I am trying to run simple openmpi test on two servers.
mpirun --report-bindings --host serv1.cell,serv2.cell -np 2 hostname
Both servers runs OpenSuse 13.2 and have similar network inteface configuration:
ens2f0 - internet connection, External firewall zone
ens2f1 - lan connection (192.168.0.0), Internal firewall zone
ens2f2 - bonding slave, Internal firewall zone
ens2f3 - bonding slave, Internal firewall zone
bond0 - bonding inteface (192.168.6.0), different subnet than ensf1, Internal firewall zone
serv1.cell and serv2.cell are defined in /etc/hosts as adresses in the bonding network (192.168.6.0)

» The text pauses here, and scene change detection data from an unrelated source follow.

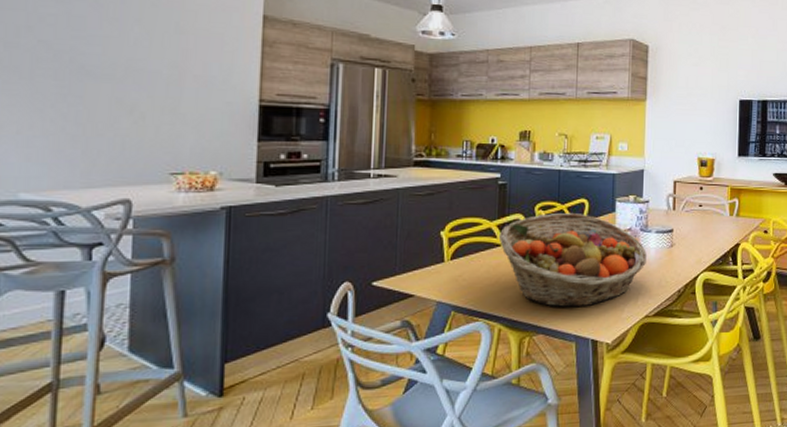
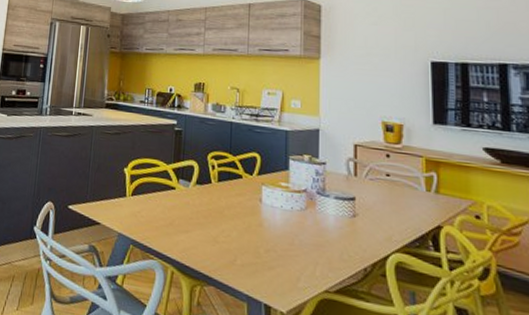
fruit basket: present [498,213,648,308] -> none [173,163,326,267]

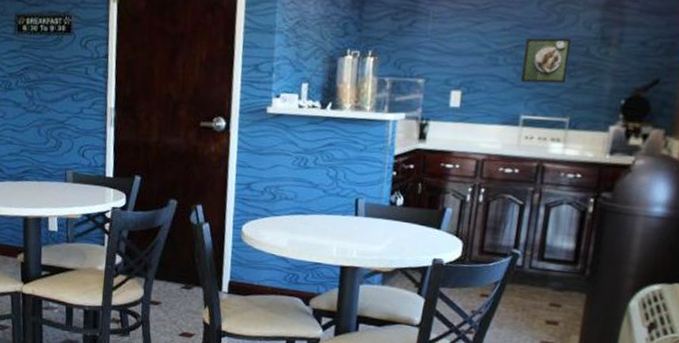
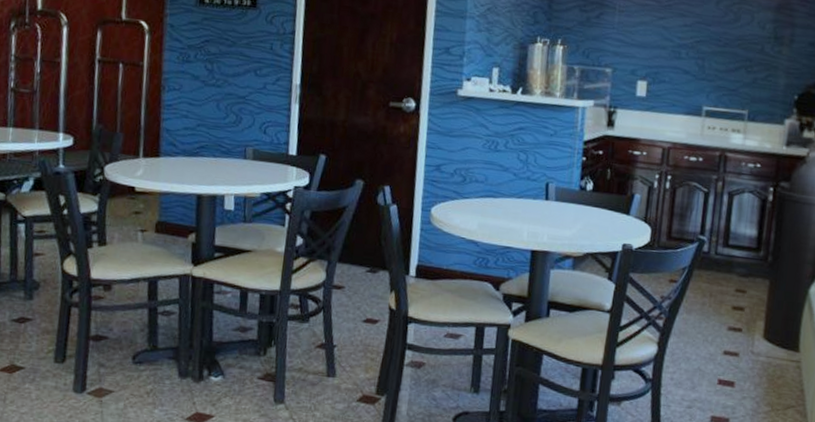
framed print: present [520,38,571,84] -> none [702,34,747,78]

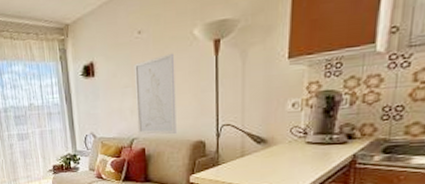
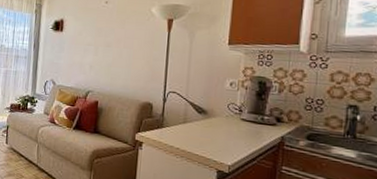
wall art: present [133,53,176,135] -> none [93,23,134,93]

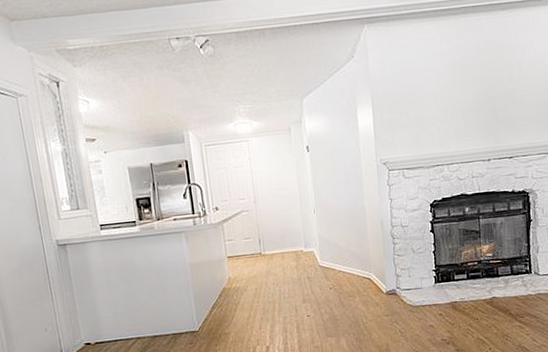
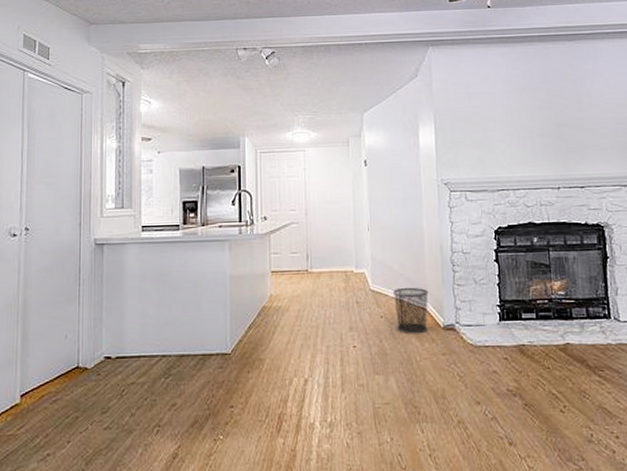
waste bin: none [340,260,372,301] -> present [393,287,429,334]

Openmpi was installed from default repos using zypper.
If both firewall are off - everything is fine, but when one of them is running, strange things happens.
If I turn off firewall on serv1, and runs it on serv2, openmpi works on serv1:
serv1.cell:~ # mpirun --report-bindings --host serv1.cell,serv2.cell -np 2 hostname
serv2.cell
serv1.cell
And does not work on serv2:
serv2.cell:~ # mpirun --report-bindings --host serv1.cell,serv2.cell -np 2 hostname
If I turn off firewall on serv2, and run it on on serv1 it goes the other way around: serv2 works fine, but serv1 stucks.
I also tried a simple test using netcat: both firewall are on, netcat listen on serv1, connection and data from serv2 is ok, and vice versa, so the firewalls allows anything though bond0. It is not a solution to turn firewalls off, so how I should configure OpenMPI (or firewall) to make both servers work properly?